Gwen Moffat lives in Cumbria. Her novels are set in remote communities ranging from the Hebrides to the American West. The crimes fit their environment, swelling that dreadful record of sin in the smiling countryside cited by Sherlock Holmes.
This is the
seventh in the series. Three years ago I read and reviewed the fourth, Thursday’s
Children, and wrote that it was “a
beacon in the current crop”. If the
other five are as intriguing as Sunday Morning then this series is a tour de
force.
With
the passage of time I had forgotten the lure of the French team and, coming
apparently fresh to their latest novel, with the first pages I was beguiled by the
style. The authors are wordsmiths. Things happen in apparently careless prose
but lean and specific; they are discussed acutely just as people talk. That is,
with the hesitation and repetition excluded. Violence is immediate, depicted
with the all the emotion of a surgeon handling a scalpel.
Although
there are references to the previous novels in the series they are not vital to
the appreciation of this one which can stand alone.

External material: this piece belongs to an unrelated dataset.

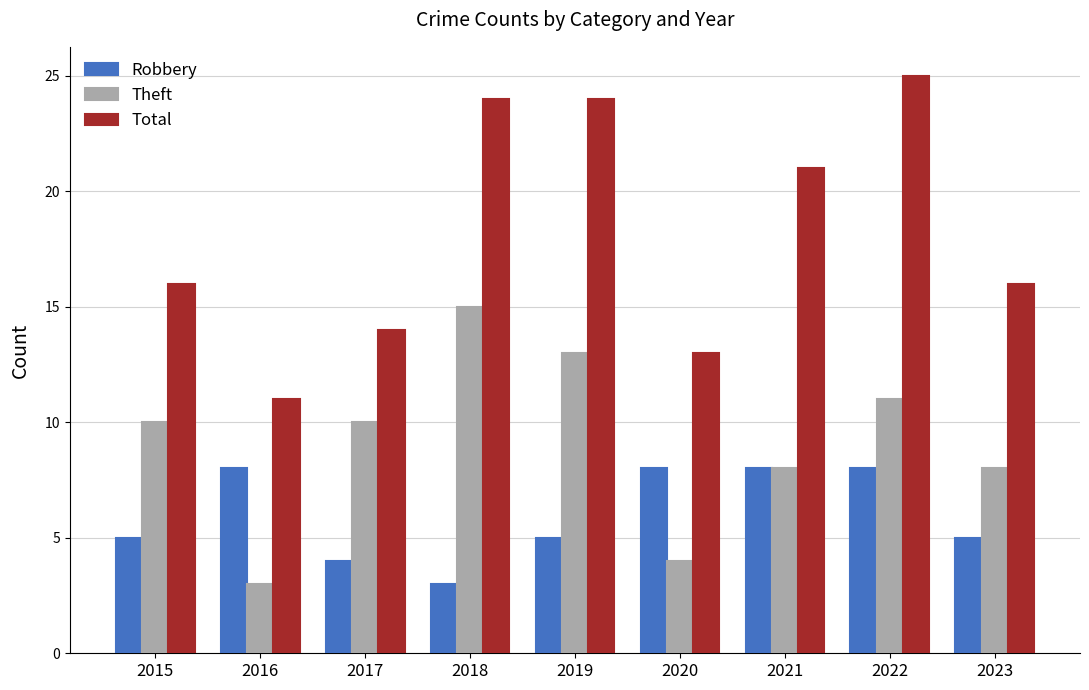

Reading right to left, transcribe all the data shown in this chart.

Robbery: 5	8	8	8	5	3	4	8	5
Theft: 8	11	8	4	13	15	10	3	10
Total: 16	25	21	13	24	24	14	11	16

The initial crime scene is
a bijou house in a London mews owned by the protagonist and series character,
Frieda Klein, a psychotherapist, and the first event is the discovery of a
putrid body under the floorboards in her living room.
Among
all the people in the novel, and there are many: her friends, the police, journalists,
victims and villains, Frieda comes across as the least idiosyncratic. She is a
sounding board, a mirror reflecting the others. She is the ideal therapist: percipient, ruthless, disciplined, humane. Her
first love is her tortoiseshell cat, her second, and unacknowledged, could be one
DCI Karlsson. Outside the cat, Karlsson, and her precious house is a wide
circle of friends and family.
There
is a plot, which the newcomer assumes
involves a running theme through the series; it
concerns a murderer, Dean Reeves, who was supposed to have died but who Frieda maintains is alive, and it was her attempts to
trace him that resulted in the body under her floorboards. This latter crime introduces DCI
Petra Burge, abrasive and hostile
initially, flummoxed by Frieda’s professional
serenity and her insistence that since the body in her house was that of a PI
she’d hired to trace Reeves, it was Reeves himself who put it there as a
message to her to back off.
Petra’s
doubts concerning Frieda’s reliability are quickly dissipated by ensuing
violent acts aimed at her friends and family, even contacts. Reuben, a Bohemian
therapist and her one-time mentor, is viciously attacked; her niece is drugged
and abducted. The informant who had worked for the murdered PI is found in a
fridge freezer. A constable who for a short time protected her disappears.
Either Frieda is jinxed, Reeves is carrying stalking to ultimate lengths - herself
scheduled to be the last victim – or there is a copycat at large.
The
characters are multi-ethnic and great fun, running the gamut from delightful to
appalling, amusing to revolting. Reuben’s friend is Josef, a builder from the
Ukraine who goes back to his unhappy country to rescue his traumatized son:
Josef who adores Frieda and would settle all tangible threats with his fists.
There’s Jack who decided not to be a therapist, settles on running a cheese
stall instead and gives away much of his produce. And the family: Olivia the
neurotic sister-in-law, her cool daughter Chloë who was abducted. All these,
not forgetting the police: from seniors to constables, are finely portrayed.
The media figure naturally, notably one enamelled chit with piercing questions,
and conversely: a man who has made himself a specialist on Dean Reeves and as
such is by way of being Frieda’s confidant.
People
matter more than plot in the French novels but background is there, lightly and
evocatively sketched: homely interiors, soulless interiors, an obviously much-loved
London. The authors carry the reader effortlessly, leading him back: to the others in the series. I am
now on Saturday Requiem, with Blue Monday on the side. Enough said.